ORDERED that the defendant 767 Fifth Avenue, LLC's cross-motion to dismiss the complaint pursuant to CPLR 3211 is granted to the extent indicated; and it is further

ORDERED that the Clerk of the Court shall enter judgment dismissing the complaint it its entirety.

This constitutes the decision and order of the court.

Dated: January 12, 2009____________________________________

New York, New YorkJ.S.C. Footnotes

Footnote 1:According to the attorney representing the defendant identified in the caption by two appellations, "Fifth Avenue 58/59 Acquisition Company LLC," and "Fifth Avenue 58/59 Acquisition Company LP," there is only one defendant, the proper name of which is "Fifth Avenue 58/59 Acquisition Co. LP." For purposes of the decision, this defendant shall be referred to specifically as the Fifth Avenue defendant.

Footnote 2:Longstreet has apparently not appeared in the action.

Footnote 3:Notably, even the amended verified complaint is verified not by a party but by plaintiffs' attorney.

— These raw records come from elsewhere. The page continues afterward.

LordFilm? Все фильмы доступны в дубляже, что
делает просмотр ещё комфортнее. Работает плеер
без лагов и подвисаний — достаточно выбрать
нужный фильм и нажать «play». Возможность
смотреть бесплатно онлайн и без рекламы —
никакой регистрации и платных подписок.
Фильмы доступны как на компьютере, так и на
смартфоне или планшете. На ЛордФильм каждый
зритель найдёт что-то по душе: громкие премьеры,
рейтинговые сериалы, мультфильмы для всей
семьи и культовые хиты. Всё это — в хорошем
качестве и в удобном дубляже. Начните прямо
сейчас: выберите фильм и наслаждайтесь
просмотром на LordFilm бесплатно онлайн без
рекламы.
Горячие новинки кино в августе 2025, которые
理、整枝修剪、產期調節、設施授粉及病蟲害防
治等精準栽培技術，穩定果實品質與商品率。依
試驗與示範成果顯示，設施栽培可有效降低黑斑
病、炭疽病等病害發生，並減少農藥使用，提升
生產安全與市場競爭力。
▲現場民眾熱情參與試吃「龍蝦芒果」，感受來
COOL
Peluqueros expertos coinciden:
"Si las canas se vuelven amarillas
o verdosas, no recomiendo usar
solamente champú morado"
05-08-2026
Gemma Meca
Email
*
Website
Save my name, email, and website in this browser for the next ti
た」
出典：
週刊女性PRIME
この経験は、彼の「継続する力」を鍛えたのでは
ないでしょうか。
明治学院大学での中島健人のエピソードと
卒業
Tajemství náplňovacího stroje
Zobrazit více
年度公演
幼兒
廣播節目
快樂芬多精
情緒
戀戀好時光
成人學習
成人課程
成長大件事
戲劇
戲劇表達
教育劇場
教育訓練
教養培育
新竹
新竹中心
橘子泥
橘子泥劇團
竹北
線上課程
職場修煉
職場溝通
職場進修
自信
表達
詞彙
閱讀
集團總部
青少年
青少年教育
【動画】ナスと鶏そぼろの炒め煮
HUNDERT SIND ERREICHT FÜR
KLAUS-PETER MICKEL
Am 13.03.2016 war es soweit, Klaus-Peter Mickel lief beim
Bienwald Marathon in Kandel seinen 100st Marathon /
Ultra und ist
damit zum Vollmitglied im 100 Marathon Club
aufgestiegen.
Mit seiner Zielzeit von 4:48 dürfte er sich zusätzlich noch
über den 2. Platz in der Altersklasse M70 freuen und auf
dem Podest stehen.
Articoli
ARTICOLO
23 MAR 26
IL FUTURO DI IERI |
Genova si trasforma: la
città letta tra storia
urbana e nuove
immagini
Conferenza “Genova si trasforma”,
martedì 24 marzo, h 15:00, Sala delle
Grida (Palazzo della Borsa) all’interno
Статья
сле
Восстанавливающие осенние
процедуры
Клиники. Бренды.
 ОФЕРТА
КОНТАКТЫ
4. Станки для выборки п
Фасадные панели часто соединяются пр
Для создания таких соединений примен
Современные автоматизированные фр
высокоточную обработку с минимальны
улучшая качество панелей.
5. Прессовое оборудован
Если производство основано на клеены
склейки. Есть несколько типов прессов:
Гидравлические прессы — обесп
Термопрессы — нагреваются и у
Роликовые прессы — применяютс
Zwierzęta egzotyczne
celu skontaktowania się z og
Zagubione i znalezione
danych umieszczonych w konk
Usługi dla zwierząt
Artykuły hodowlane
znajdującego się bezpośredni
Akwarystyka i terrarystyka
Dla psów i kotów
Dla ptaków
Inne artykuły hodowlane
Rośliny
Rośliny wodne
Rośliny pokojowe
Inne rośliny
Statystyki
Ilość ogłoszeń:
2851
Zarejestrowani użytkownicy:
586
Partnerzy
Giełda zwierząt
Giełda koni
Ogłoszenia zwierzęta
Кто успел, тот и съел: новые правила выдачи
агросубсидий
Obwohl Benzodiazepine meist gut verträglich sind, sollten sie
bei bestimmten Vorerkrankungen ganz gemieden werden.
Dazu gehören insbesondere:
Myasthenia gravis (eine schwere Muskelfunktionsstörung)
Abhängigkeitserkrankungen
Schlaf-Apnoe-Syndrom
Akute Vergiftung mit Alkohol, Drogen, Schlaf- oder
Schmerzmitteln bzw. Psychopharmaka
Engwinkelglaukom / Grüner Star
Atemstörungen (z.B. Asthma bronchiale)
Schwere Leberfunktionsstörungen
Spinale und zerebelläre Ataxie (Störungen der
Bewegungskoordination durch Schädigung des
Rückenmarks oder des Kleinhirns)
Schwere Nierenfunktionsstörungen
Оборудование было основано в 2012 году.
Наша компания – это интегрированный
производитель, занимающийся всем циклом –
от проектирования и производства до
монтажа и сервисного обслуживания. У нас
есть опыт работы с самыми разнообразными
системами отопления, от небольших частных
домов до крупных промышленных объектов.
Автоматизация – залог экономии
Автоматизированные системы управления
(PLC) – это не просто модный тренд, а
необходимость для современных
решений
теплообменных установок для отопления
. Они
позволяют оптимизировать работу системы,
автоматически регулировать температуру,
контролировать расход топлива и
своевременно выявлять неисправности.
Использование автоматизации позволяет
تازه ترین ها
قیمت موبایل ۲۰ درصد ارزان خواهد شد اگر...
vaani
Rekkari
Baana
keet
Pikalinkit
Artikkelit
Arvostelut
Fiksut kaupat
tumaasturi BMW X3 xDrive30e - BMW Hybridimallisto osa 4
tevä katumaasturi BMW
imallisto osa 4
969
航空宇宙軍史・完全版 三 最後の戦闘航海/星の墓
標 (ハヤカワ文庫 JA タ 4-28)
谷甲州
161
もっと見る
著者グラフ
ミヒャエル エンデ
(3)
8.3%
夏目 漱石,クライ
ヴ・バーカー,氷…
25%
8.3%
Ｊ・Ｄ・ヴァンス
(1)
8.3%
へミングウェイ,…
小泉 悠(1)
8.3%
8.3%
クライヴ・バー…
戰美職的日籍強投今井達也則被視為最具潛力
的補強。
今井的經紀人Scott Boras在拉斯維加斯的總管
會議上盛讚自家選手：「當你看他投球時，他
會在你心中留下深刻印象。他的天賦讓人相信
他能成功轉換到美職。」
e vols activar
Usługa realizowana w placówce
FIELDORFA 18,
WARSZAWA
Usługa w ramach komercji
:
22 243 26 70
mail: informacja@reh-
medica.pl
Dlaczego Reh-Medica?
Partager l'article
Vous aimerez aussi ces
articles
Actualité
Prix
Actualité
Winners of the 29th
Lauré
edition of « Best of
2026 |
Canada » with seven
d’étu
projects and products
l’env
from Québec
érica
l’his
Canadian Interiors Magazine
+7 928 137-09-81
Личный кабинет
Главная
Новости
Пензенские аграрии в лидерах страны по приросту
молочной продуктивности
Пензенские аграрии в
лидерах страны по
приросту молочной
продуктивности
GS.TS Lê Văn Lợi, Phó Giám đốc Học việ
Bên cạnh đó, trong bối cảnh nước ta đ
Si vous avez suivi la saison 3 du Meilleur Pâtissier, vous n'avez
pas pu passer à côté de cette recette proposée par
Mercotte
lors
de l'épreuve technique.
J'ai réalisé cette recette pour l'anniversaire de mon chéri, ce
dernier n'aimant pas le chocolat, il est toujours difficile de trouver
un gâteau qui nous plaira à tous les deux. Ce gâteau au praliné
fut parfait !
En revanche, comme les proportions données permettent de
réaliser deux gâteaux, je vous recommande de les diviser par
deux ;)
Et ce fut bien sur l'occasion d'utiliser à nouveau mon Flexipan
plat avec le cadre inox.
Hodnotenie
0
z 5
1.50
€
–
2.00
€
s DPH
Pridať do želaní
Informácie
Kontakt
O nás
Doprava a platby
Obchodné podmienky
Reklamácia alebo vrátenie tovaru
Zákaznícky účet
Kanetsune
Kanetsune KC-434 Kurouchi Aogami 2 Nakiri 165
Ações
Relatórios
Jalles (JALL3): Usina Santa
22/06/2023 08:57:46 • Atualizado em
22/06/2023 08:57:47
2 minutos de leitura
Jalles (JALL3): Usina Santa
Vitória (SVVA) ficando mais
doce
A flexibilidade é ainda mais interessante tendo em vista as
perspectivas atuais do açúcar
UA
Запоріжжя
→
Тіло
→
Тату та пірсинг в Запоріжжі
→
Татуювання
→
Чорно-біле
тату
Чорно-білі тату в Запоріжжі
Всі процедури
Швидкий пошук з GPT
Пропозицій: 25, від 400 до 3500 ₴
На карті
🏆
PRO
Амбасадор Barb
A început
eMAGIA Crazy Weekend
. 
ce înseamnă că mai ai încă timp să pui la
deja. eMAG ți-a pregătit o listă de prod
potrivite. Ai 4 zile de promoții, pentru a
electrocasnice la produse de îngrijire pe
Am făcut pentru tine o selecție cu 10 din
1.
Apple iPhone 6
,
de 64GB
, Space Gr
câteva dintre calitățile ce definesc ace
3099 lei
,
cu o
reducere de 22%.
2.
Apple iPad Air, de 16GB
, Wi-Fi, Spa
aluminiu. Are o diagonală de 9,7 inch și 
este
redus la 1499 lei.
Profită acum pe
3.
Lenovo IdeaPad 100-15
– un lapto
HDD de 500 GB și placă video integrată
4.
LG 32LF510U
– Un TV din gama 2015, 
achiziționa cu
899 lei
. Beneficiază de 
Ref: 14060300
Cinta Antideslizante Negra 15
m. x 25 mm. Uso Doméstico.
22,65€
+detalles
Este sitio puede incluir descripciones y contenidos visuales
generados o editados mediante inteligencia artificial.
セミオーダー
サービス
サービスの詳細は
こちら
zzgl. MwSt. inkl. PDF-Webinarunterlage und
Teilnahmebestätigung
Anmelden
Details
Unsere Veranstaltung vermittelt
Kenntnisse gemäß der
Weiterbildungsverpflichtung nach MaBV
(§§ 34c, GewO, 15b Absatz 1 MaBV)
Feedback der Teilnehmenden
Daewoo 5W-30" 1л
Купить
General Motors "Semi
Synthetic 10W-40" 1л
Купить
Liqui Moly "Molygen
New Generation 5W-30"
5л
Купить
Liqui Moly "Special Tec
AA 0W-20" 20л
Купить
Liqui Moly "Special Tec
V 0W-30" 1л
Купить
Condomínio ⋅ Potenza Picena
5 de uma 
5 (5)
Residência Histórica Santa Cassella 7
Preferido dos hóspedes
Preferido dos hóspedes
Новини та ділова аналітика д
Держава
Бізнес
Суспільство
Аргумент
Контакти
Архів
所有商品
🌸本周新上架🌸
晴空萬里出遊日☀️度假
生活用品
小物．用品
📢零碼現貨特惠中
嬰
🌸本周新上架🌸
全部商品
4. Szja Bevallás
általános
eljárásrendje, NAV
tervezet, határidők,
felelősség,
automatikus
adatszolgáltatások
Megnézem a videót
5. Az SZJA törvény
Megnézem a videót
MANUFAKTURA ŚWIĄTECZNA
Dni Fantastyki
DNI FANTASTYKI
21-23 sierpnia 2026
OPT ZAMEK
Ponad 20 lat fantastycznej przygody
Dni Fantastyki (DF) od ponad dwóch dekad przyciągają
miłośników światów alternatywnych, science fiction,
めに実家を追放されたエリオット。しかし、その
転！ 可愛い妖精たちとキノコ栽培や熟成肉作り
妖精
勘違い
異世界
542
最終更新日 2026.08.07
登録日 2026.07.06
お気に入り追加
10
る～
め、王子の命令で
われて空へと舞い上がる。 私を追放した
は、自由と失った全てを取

Footnote 4:Plaintiffs provide an affidavit from the now Vice President of Citicorp North America, Inc., and Citibank, N.A., who states that "any and all documents in their possession or control that concern porter wage escalations" have been produced, including "all documents" received from the defendants, as well as documents produced internally by plaintiffs (Thornton Aff. ¶¶ 3, 4).

Footnote 5:Plaintiffs concede that the same methodology has been used consistently (Claman Aff. in Opp., Ex. P, Pl. Resp. to 2d Set of Interrog., p. 3, Response to Interrogatory No. 1).

Footnote 6:The doctrine is not applicable in an absence of full disclosure (see, Samuel v Time Warner, Inc., 10 Misc 3d 537, 549 [Sup. Ct., NY County 2005]).